🤖 AI Summary
This work addresses the challenging problem of reconstructing boundary-representation (B-rep) CAD models from a single RGB-D image under viewpoint-centered observation. We propose View-based B-Rep (VB-Rep), the first view-aware B-rep representation that explicitly encodes visibility constraints and geometric uncertainty—overcoming the limitation of existing methods that require complete, noise-free 3D inputs. Our method integrates panoramic image segmentation with depth-aware iterative geometric optimization, leveraging semantic priors to guide accurate boundary reconstruction and suppress geometric hallucinations and topological inaccuracies under partial observability. The output is a fully parametric, editable, and manufacturable B-rep model.
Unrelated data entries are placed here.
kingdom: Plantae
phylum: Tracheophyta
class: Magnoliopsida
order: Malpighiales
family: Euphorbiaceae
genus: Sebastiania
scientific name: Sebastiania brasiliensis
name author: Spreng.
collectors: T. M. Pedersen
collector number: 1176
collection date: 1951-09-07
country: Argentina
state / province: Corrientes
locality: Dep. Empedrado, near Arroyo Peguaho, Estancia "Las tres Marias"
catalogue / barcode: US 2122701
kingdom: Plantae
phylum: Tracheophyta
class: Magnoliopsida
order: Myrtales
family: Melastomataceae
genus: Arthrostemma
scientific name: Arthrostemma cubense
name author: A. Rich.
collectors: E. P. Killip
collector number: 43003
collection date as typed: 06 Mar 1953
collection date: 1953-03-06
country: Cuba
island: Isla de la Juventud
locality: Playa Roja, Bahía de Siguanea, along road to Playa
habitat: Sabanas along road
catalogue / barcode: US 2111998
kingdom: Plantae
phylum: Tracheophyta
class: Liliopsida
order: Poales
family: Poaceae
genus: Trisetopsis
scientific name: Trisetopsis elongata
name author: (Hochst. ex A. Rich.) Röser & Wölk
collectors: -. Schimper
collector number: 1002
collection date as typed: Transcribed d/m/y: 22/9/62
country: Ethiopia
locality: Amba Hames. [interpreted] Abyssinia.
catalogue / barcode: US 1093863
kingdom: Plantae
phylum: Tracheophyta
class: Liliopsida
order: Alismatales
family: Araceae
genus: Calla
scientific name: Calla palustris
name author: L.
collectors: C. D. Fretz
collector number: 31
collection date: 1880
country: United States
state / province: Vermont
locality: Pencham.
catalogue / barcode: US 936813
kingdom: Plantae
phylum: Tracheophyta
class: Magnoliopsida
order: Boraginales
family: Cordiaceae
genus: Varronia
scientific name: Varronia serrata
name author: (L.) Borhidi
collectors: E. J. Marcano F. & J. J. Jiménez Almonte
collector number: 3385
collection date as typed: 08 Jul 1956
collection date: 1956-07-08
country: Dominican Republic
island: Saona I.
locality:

Evaluated on both synthetic and real-world RGB-D datasets, our approach achieves significantly higher reconstruction fidelity, effectively bridging the semantic and geometric gap between real-world scenes and parametric CAD modeling.
📝 Abstract
Parametric CAD models, represented as Boundary Representations (B-reps), are foundational to modern design and manufacturing workflows, offering the precision and topological breakdown required for downstream tasks such as analysis, editing, and fabrication. However, B-Reps are often inaccessible due to conversion to more standardized, less expressive geometry formats. Existing methods to recover B-Reps from measured data require complete, noise-free 3D data, which are laborious to obtain. We alleviate this difficulty by enabling the precise reconstruction of CAD shapes from a single RGB-D image. We propose a method that addresses the challenge of reconstructing only the observed geometry from a single view. To allow for these partial observations, and to avoid hallucinating incorrect geometry, we introduce a novel view-centric B-rep (VB-Rep) representation, which incorporates structures to handle visibility limits and encode geometric uncertainty. We combine panoptic image segmentation with iterative geometric optimization to refine and improve the reconstruction process. Our results demonstrate high-quality reconstruction on synthetic and real RGB-D data, showing that our method can bridge the reality gap.